And while Stevens had watched Larkin play prior to the Celtics signing him this summer, it was a preseason game against Charlotte that really convinced him that the 5-foot-11 guard could help when called upon.

“You’re always watching,” Stevens said. “And if you remember that exhibition game, he finished out that Charlotte game, just running simple spread pick-and-rolls. He’s such a handful with his speed and quickness, and he allows other guys to play off of him. He’s a small guy, but he makes up for it with his speed and skill.”

Al Horford benefited more than any other Celtic with Larkin’s pick-and-roll play which factored into Horford scoring nine of his 17 points in the fourth.

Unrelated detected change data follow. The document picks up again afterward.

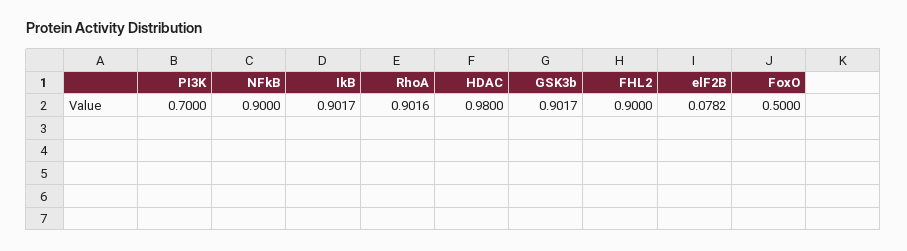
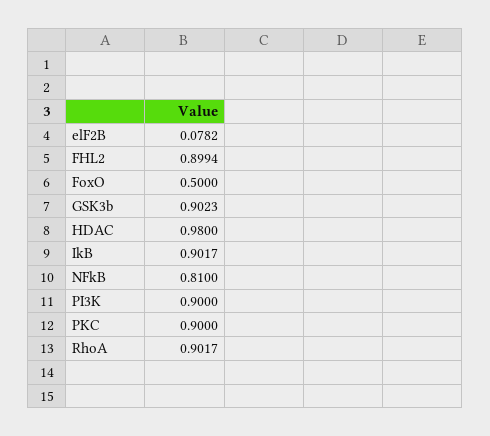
  {
-   "PI3K": 0.7,
+   "PI3K": 0.9,
-   "NFkB": 0.9,
+   "NFkB": 0.81,
    "IkB": 0.9017,
-   "RhoA": 0.9016,
+   "RhoA": 0.9017,
    "HDAC": 0.98,
-   "GSK3b": 0.9017,
+   "GSK3b": 0.9023,
-   "FHL2": 0.9,
+   "FHL2": 0.8994,
    "elF2B": 0.0782,
-   "FoxO": 0.5
+   "FoxO": 0.5,
+   "PKC": 0.9
  }

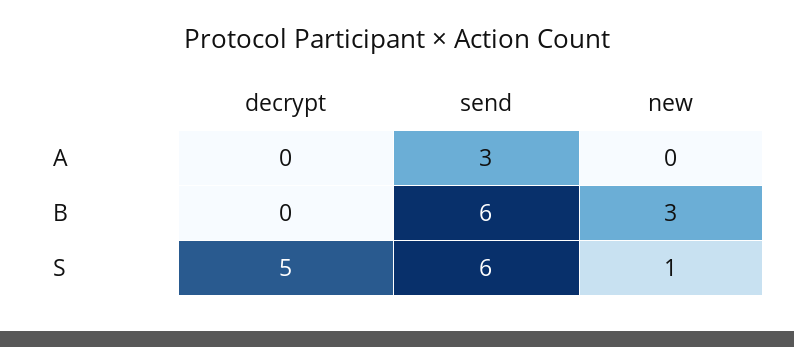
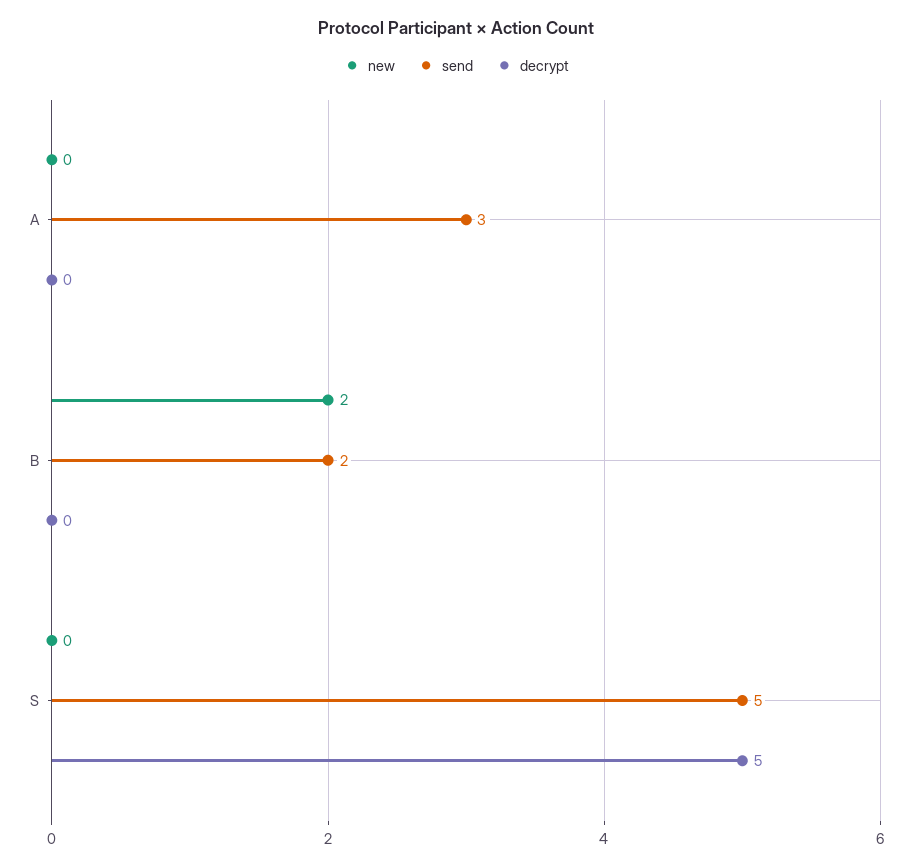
  {
    "decrypt": {
      "A": 0,
      "B": 0,
      "S": 5
    },
    "send": {
      "A": 3,
-     "B": 6,
+     "B": 2,
-     "S": 6
+     "S": 5
    },
    "new": {
      "A": 0,
-     "B": 3,
+     "B": 2,
-     "S": 1
+     "S": 0
    }
  }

“Shane is a player who understands the game and for us, it was me trying to set a good screen for him and having him make a play,” Horford said. “He just made the right reads, when to shoot it, when to pass it. He just looked very comfortable in that position.”

And to think that Larkin’s big game came about in part because of how well he performed in a preseason matchup against the Hornets.

“I did not know it was that specific game,” Larkin said. “But whenever I step on the court I try to do my best. That’s offensively, defensively, and do what the team needs me to do.

Larkin added, “Whenever my number is called, if he (Stevens) calls it again, I hope he does. I’ll be ready to go out there and do it again.”